С психоанализом покончено. Целых полгода я усердно им лечился, а чувствую себя хуже, чем раньше. Доктору я еще не отказал, но мое решение бесповоротно. Вчера я послал ему сказать, что я занят; пускай подождет несколько дней. Если б я был вполне уверен, что не поддамся раздражению и просто над ним посмеюсь, я бы, пожалуй, заставил себя к нему пойти. Но боюсь, что мне захочется его прибить.
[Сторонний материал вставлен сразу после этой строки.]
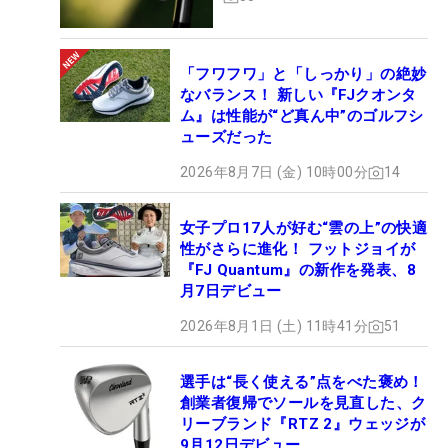
「フワフワ」と「しっかり」の絶妙
なバランス！ 新しい『FJクオンタ
ム』は性能が“ど真ん中”のゴルフシ
ューズだった
2026年8月7日 (金) 10時00分
14
女子プロ17人が好む“雲の上”の快適
性がさらに進化！ フットジョイが
『FJ Quantum』の新作を発表、8
月7日デビュー
2026年8月1日 (土) 11時41分
51
選手は“長く使える”点をべた褒め！
創業者復帰でソールを見直した、ク
リーブランド『RTZ 2』ウェッジが
9月12日デビュー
В нашем городе, с тех пор как разразилась война, стало еще тоскливее, чем прежде, и вот, чтобы занять себя чем-то вместо психоанализа, я вновь сажусь за дорогие мне страницы. Уже год, как я не написал в своей тетради ни строчки, послушный в этом, как и во всем остальном, указаниям врача, который требовал, чтобы в период лечения я сосредоточивался на своих воспоминаниях только в его присутствии, потому что сосредоточение без его контроля только укрепит те тормоза, которые мешают мне быть непосредственным и чистосердечным. Но последнее время я чувствую себя больным и расстроенным еще более, чем обычно, и мне кажется, что если я снова начну писать, это поможет мне излечиться от болезни, возникшей в результате лечения. Во всяком случае, я уверен, что это верный способ вернуть значительность прошлому, которое уже не причиняет страданий, и заставить течь быстрее мрачное настоящее.
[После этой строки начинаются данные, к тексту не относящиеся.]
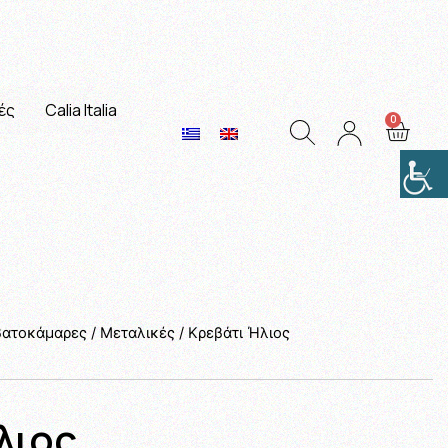
ές
Calia Italia
βατοκάμαρες
/
Μεταλικές
/ Κρεβάτι Ήλιος
λιος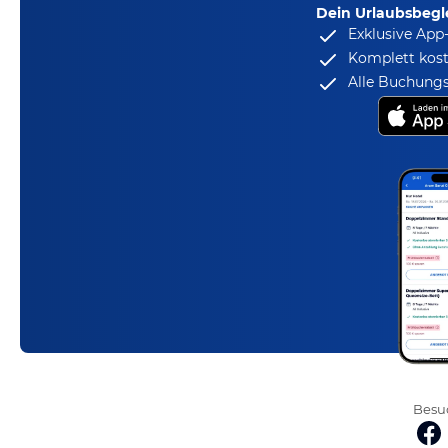
Dein Urlaubsbegle
Exklusive App
Komplett kost
Alle Buchungs
Besuc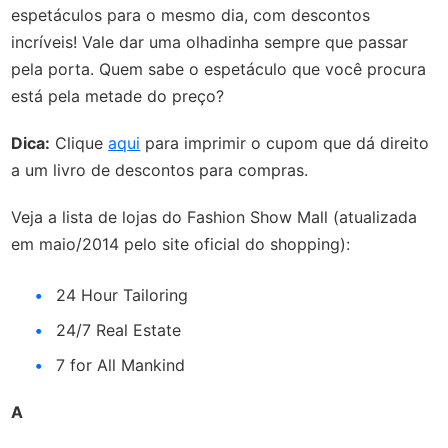
espetáculos para o mesmo dia, com descontos
incríveis! Vale dar uma olhadinha sempre que passar
pela porta. Quem sabe o espetáculo que você procura
está pela metade do preço?
Dica:
Clique
aqui
para imprimir o cupom que dá direito
a um livro de descontos para compras.
Veja a lista de lojas do Fashion Show Mall (atualizada
em maio/2014 pelo site oficial do shopping):
24 Hour Tailoring
24/7 Real Estate
7 for All Mankind
A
Я с таким доверием относился к доктору, что, когда он объявил о моем выздоровлении, я безоговорочно поверил ему, а не боли, которая продолжала терзать меня по-прежнему. Я говорил ей: «Нет, нет, это не ты!» Но теперь сомневаться не приходится: это она! Кости ног у меня превратились в вибрирующие зубья, которые раздирают мне плоть и мускулы.
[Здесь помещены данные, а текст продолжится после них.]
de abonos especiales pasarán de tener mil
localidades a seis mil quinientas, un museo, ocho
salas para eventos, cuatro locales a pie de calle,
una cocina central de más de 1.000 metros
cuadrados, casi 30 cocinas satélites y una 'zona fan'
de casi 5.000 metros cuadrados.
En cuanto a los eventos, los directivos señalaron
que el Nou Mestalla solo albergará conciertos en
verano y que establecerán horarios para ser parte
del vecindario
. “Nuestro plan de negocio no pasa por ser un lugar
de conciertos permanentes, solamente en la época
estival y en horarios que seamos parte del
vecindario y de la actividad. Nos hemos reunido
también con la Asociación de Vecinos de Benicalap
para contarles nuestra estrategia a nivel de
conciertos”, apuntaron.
Но как раз это не так уж и важно, и не из-за этого я бросаю лечение. Если бы часы, которые я проводил, сосредоточившись, в обществе доктора, по-прежнему приносили мне интересные открытия и ощущения, я бы от них не отказался, а если бы и отказался, то не раньше, чем кончится война, которая лишает меня возможности заниматься чем-либо другим. Но сейчас, когда я уже знаю все, а именно, что речь идет всего лишь об иллюзии, дурацком трюке, способном взволновать разве что какую-нибудь истеричную старушку, — как могу я выносить общество этого смешного господина, с этим его взглядом, претендующим на проницательность, с этой его самонадеянностью, позволяющей ему группировать все на свете явления вокруг своей великой теории! Я употреблю все свое свободное время на то, чтобы писать. Я опишу всю историю своего лечения, ничего не опуская, — откровенничанью моему с доктором пришел конец, и теперь я могу свободно вздохнуть. Никто больше не требует от меня никаких усилий. Я не должен ни заставлять себя верить, ни притворяться, что верю. Именно для того, чтобы скрыть от доктора свои истинные мысли, я считал необходимым относиться к нему с самой рабской почтительностью, а он пользовался этим и, что ни день, преподносил мне одну небылицу за другой. Лечение мое должно было вот-вот закончиться, потому что наконец-то выяснилось, чем я болен. Это была та самая болезнь, которую покойник Софокл некогда обнаружил у бедного Эдипа: я любил свою мать и хотел убить своего отца.